Biomedical Seminar Series

“Glutamate transport, mitochondria and astrocytes: Implications for neurovascular coupling and stroke-mediated pathology” will be presented by  Michael Robinson, PhD, Professor of Pediatrics at the University of Pennsylvania School of Medicine.

Dr. Robinson’s seminar is open to the entire WSU Spokane campus and will be broadcast via Zoom to anyone interested. For questions, contact  Breezy Tottenhoff.  Please let Breezy know if you or a colleague would like to attend via videoconference.
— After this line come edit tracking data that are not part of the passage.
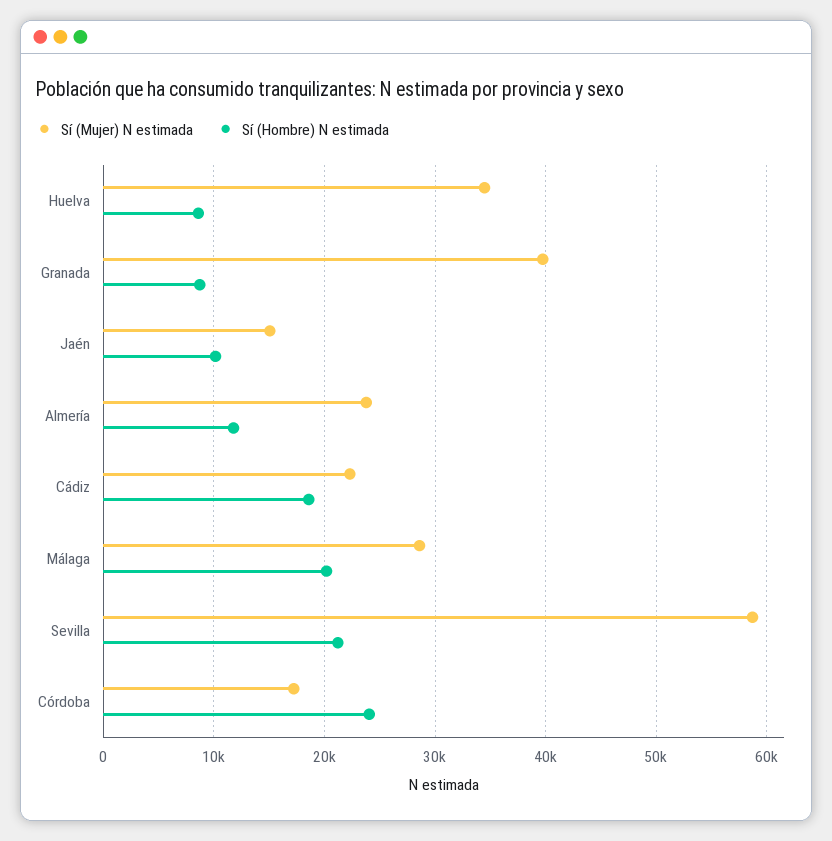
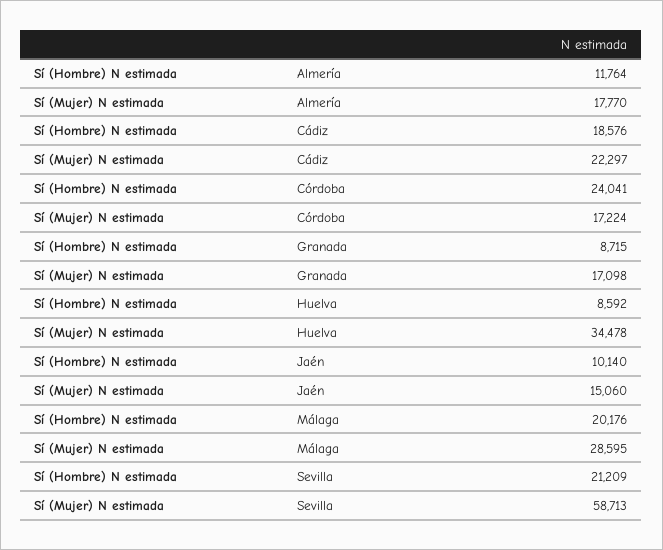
Sí (Mujer) N estimada, Granada: 40000 -> 17098
Sí (Mujer) N estimada, Almería: 24000 -> 17770

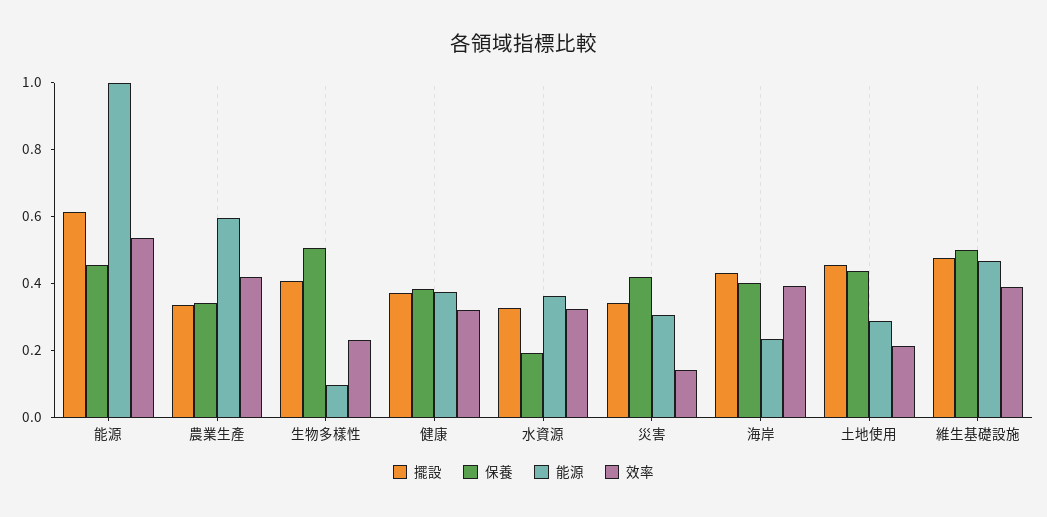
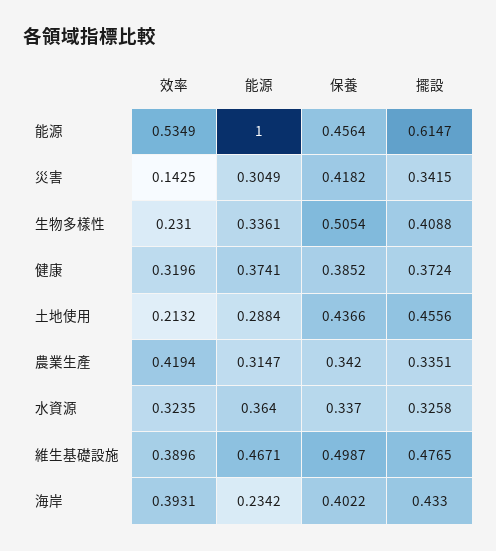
能源, 農業生產: 0.6 -> 0.3147
能源, 生物多樣性: 0.1 -> 0.3361
保養, 水資源: 0.2 -> 0.337

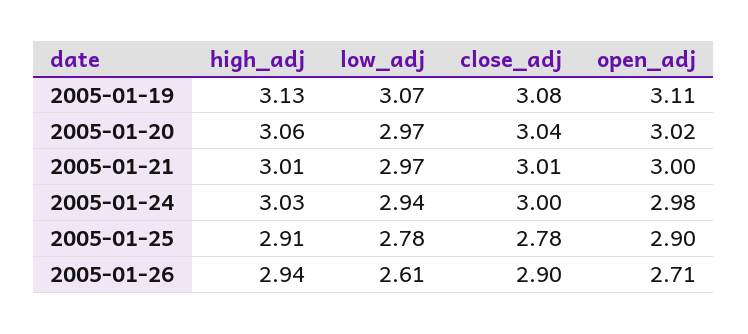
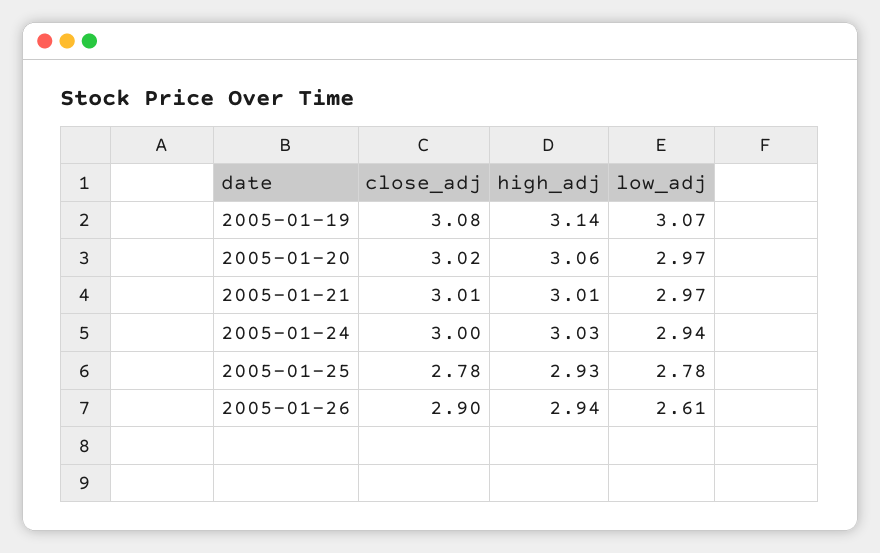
high_adj, 2005-01-19: 3.13 -> 3.14
open_adj, 2005-01-19: 3.11 -> none
close_adj, 2005-01-20: 3.04 -> 3.02
open_adj, 2005-01-20: 3.02 -> none
open_adj, 2005-01-21: 3 -> none
open_adj, 2005-01-24: 2.98 -> none
high_adj, 2005-01-25: 2.91 -> 2.93
open_adj, 2005-01-25: 2.9 -> none
open_adj, 2005-01-26: 2.71 -> none

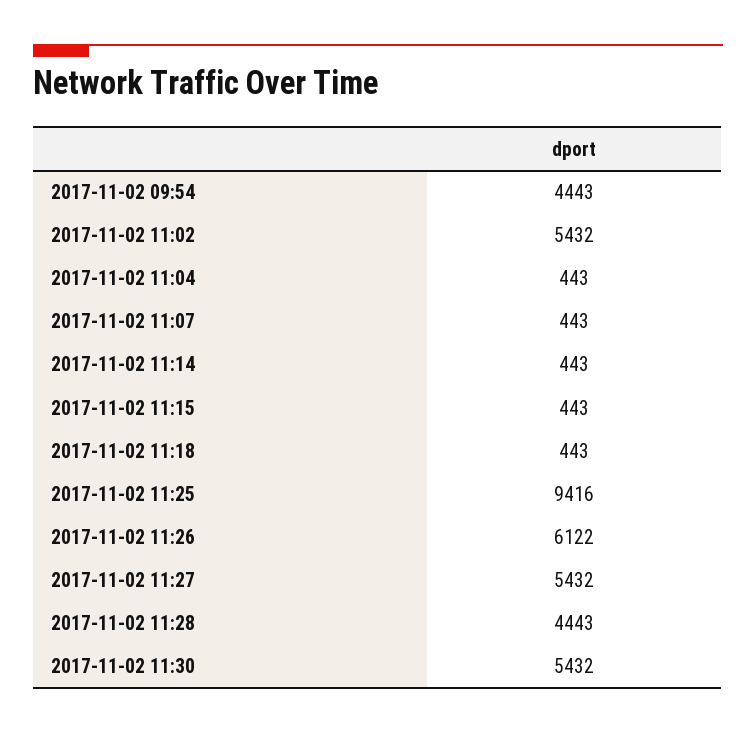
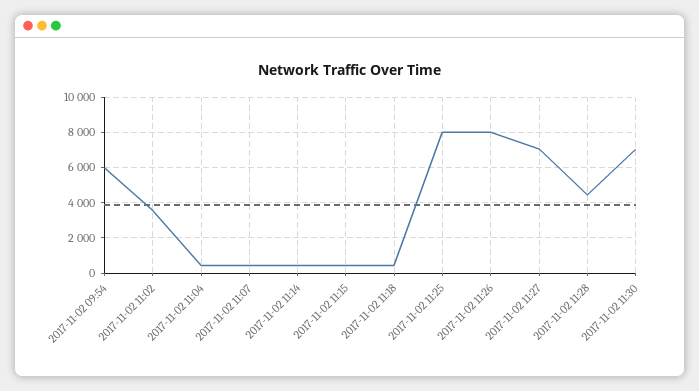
2017-11-02 09:54: 4443 -> 6000
2017-11-02 11:02: 5432 -> 3500
2017-11-02 11:25: 9416 -> 8000
2017-11-02 11:26: 6122 -> 8000
2017-11-02 11:27: 5432 -> 7000
2017-11-02 11:30: 5432 -> 7000

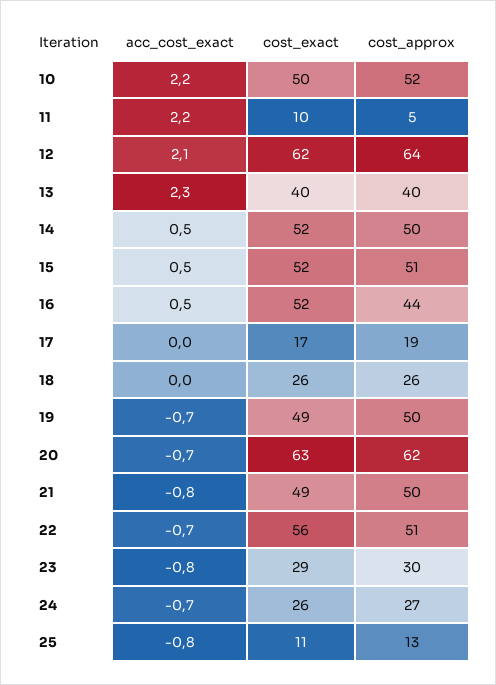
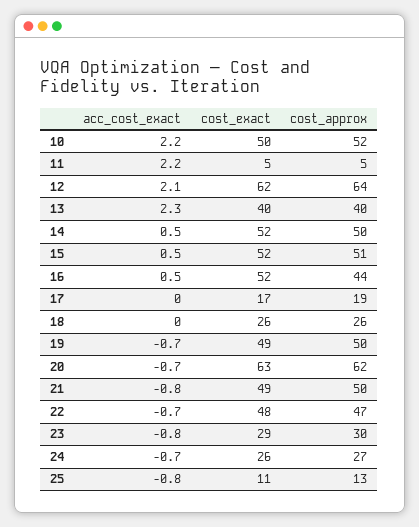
cost_exact, 11: 10 -> 5
cost_exact, 22: 56 -> 48
cost_approx, 22: 51 -> 47

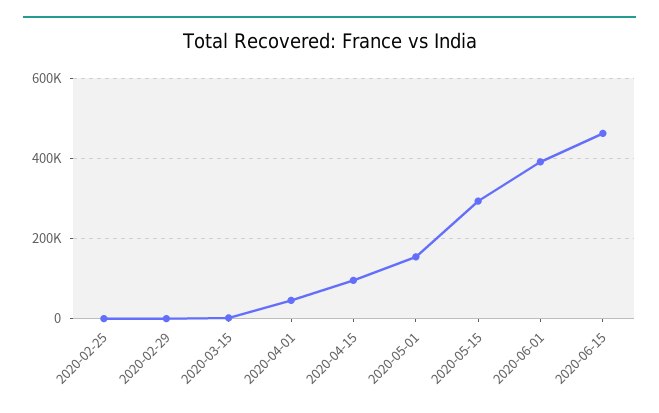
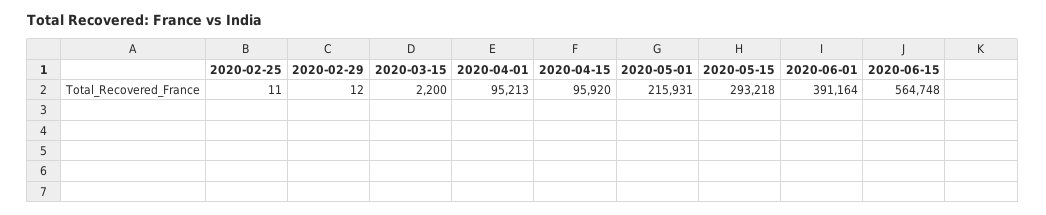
2020-04-01: 40000 -> 95213
2020-05-01: 160000 -> 215931
2020-06-15: 460000 -> 564748

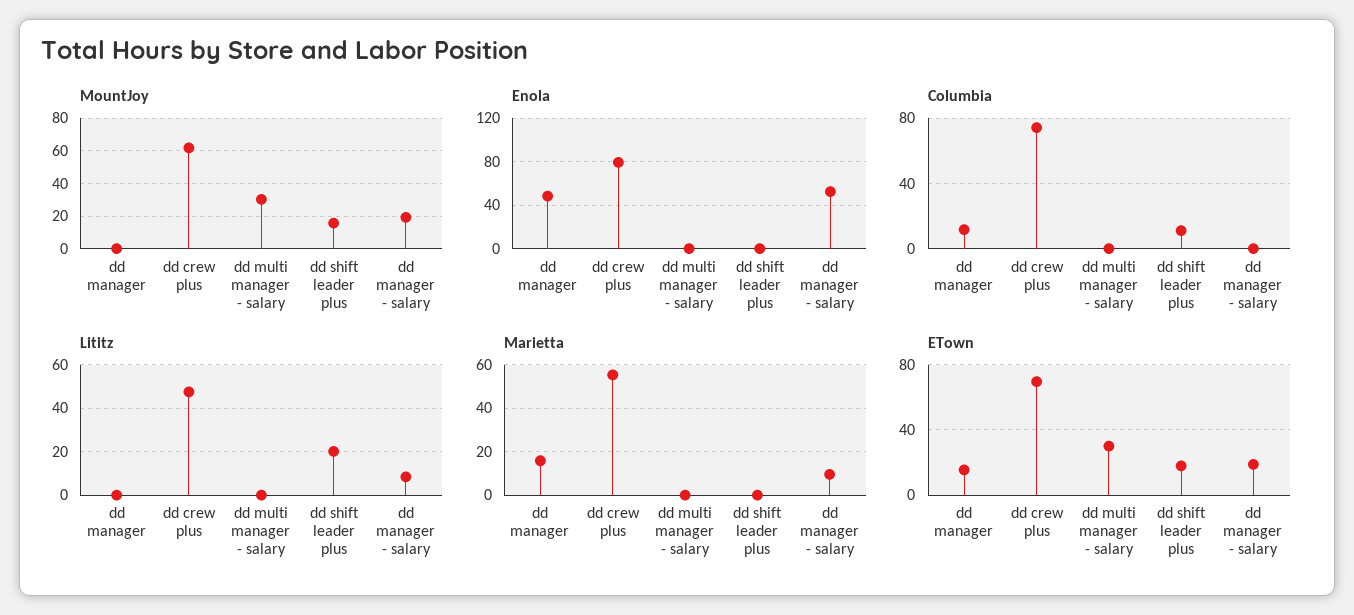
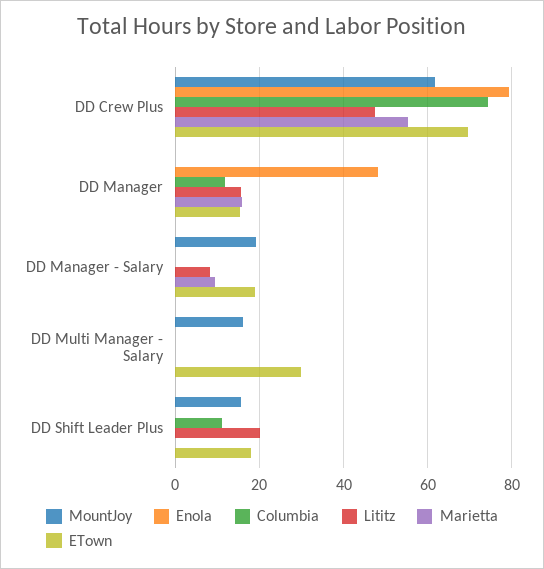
MountJoy, dd multi manager - salary: 30 -> 16
Enola, dd manager - salary: 50 -> 0
Lititz, dd manager: 0 -> 16

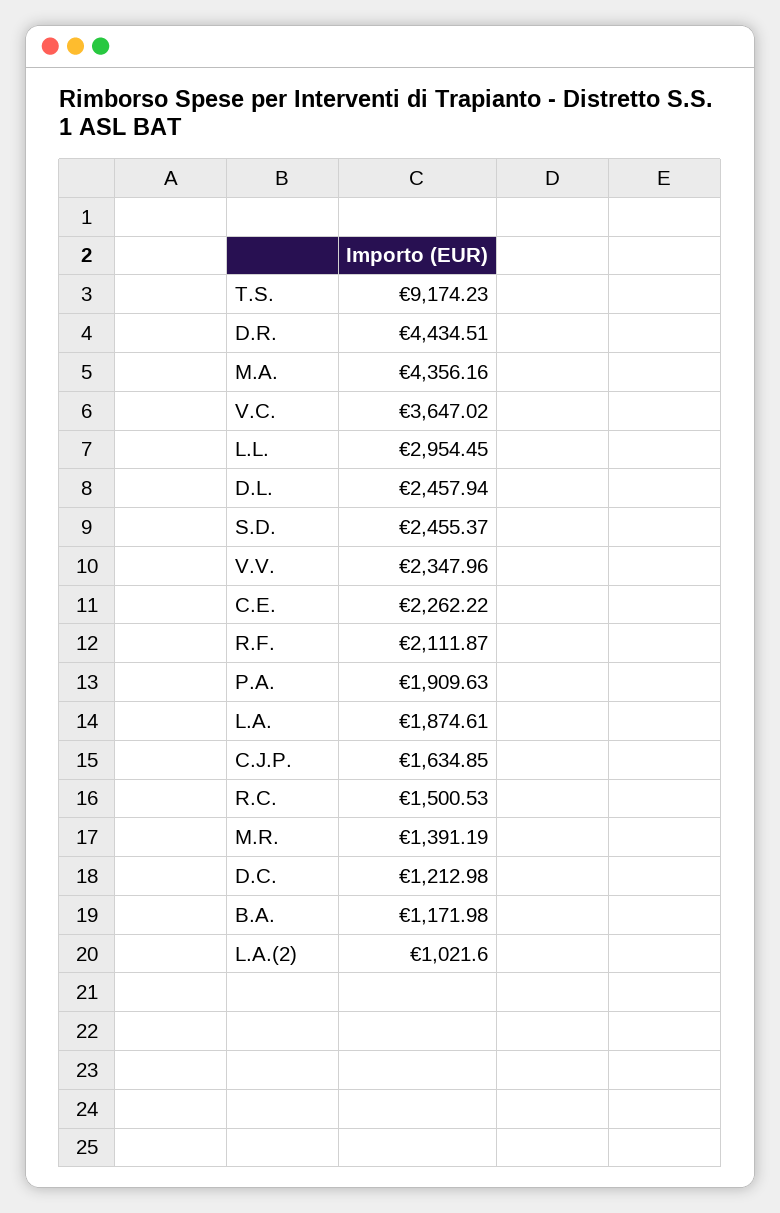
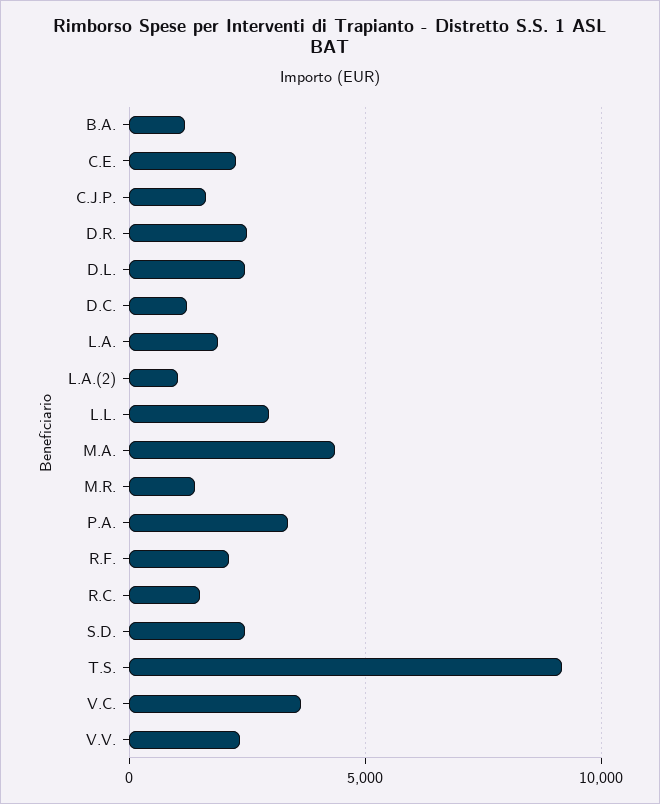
D.R.: 4434.51 -> 2500
P.A.: 1909.63 -> 3500

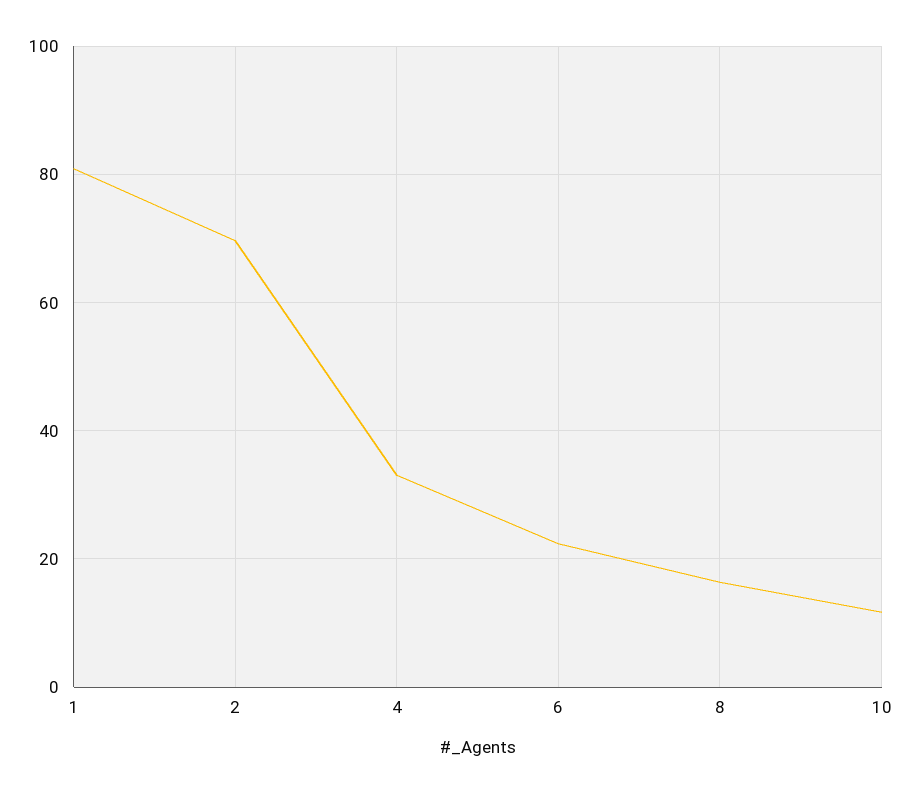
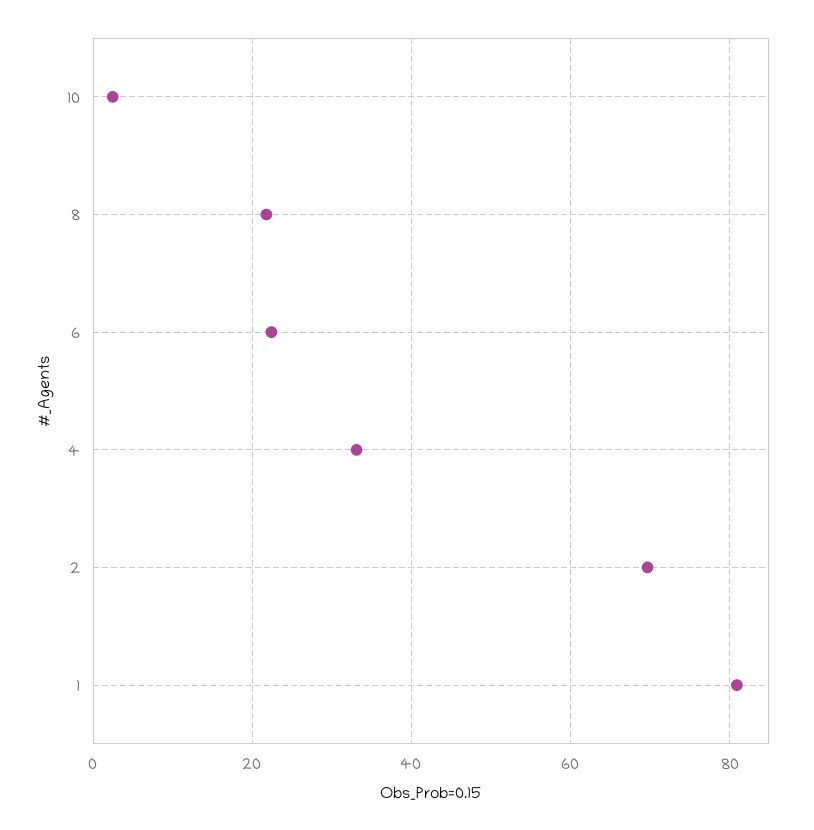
8: 16 -> 22
10: 12 -> 2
Glutamate and aspartate are the predominant excitatory neurotransmitters in the mammalian CNS. These two excitatory amino acids (EAAs) mediate most of the rapid depolarization that occurs in the CNS. In fact, the levels of these transmitters are 1000- to 10,000-fold higher than those of many other important neurotransmitters, including dopamine, serotonin, and acetylcholine. Paradoxically, these EAAs are also potent neurotoxins, both in vivo and in vitro. In fact, excessive activation of EAA receptors contributes to the neuronal degeneration observed after acute insults to the CNS, such as stroke and head trauma. We are interested in the normal physiology of EAAs and the role of these transmitters in neurodegeneration. Our laboratory has focused on understanding the regulation of extracellular levels of EAAs because it is this pool of EAAs that is toxic to neurons. Extracellular concentrations of glutamate and aspartate are normally maintained in the low micromolar range by a family of sodium-dependent high affinity transporters that are present on both neurons and glial cells. Our laboratory has developed evidence that neurons induce and maintain expression of one of the astrocytic transporters critical for limiting excitotoxicity. We have begun to define the mechanisms that contribute to this regulation. Our laboratory has also found that the function of several of the transporter subtypes can be rapidly (within minutes) altered by activation of certain kinases. This regulation is associated with a redistribution of these transporters to/or from the plasma membrane (see the image below). The long term goal of the laboratory is to develop new strategies for limiting glutamate-mediated damage by understanding the endogenous mechanisms that clear this excitotoxin.